When designing APIs for agents, expose intent endpoints for repetitive, high ROI workflows.
How agents call the API
How does the agent know your API exists in the first place, and how does it learn what endpoints to call? Today the answer is usually one of three things. The agent's harness has a skill or tool definition pointing at your API. The agent is invoking your CLI, which wraps the API. Or the agent is connecting through a protocol like MCP.
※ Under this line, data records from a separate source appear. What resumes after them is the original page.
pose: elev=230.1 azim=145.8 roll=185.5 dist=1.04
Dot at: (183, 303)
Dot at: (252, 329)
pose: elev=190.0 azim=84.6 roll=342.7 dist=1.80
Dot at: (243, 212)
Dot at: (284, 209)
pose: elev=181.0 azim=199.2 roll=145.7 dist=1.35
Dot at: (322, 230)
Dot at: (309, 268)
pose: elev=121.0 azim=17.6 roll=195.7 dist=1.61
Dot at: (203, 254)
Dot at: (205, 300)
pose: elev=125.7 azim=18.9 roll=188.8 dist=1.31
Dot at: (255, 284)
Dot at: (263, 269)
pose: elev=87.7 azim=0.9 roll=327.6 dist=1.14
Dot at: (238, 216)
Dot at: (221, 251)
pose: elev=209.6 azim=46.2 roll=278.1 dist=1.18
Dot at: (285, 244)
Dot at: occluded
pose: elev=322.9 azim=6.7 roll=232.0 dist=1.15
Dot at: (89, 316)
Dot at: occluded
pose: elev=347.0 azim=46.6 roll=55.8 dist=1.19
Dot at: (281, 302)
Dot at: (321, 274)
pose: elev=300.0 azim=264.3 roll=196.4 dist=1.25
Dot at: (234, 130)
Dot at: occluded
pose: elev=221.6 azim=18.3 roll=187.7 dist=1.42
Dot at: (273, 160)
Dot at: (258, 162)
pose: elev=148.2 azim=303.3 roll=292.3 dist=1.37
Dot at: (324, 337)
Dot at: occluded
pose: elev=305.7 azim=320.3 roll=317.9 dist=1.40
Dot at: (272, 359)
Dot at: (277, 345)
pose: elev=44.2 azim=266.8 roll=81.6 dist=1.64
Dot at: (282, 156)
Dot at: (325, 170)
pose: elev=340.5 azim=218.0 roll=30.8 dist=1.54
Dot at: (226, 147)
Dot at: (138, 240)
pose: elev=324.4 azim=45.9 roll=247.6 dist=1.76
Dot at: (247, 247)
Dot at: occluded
All three eventually bottom out in an HTTP request to your server. The protocol layer decides how the agent finds you; your API design decides whether the call goes well once it arrives. An MCP server in front of a badly-shaped API still has to make the three discovery calls before creating an issue; it just hides them from the agent by doing them itself, which trades agent-side reasoning cost for server-side latency and a more complex wrapper to maintain. Conversely, an API designed along the lines above is trivial to wrap, because there's little to paper over.
The UI is optional
The familiar primitives of list views, detail views, and forms are no longer the only way end-users interact with software. UIs still have a place, for now, but we expect that to change. Before long, APIs will service more goal-based agents than UIs. Build your APIs in such a way that they can be easily driven by any agent a user chooses, regardless of if that is a chatbot, a personal assistant, a wearable, or anything else.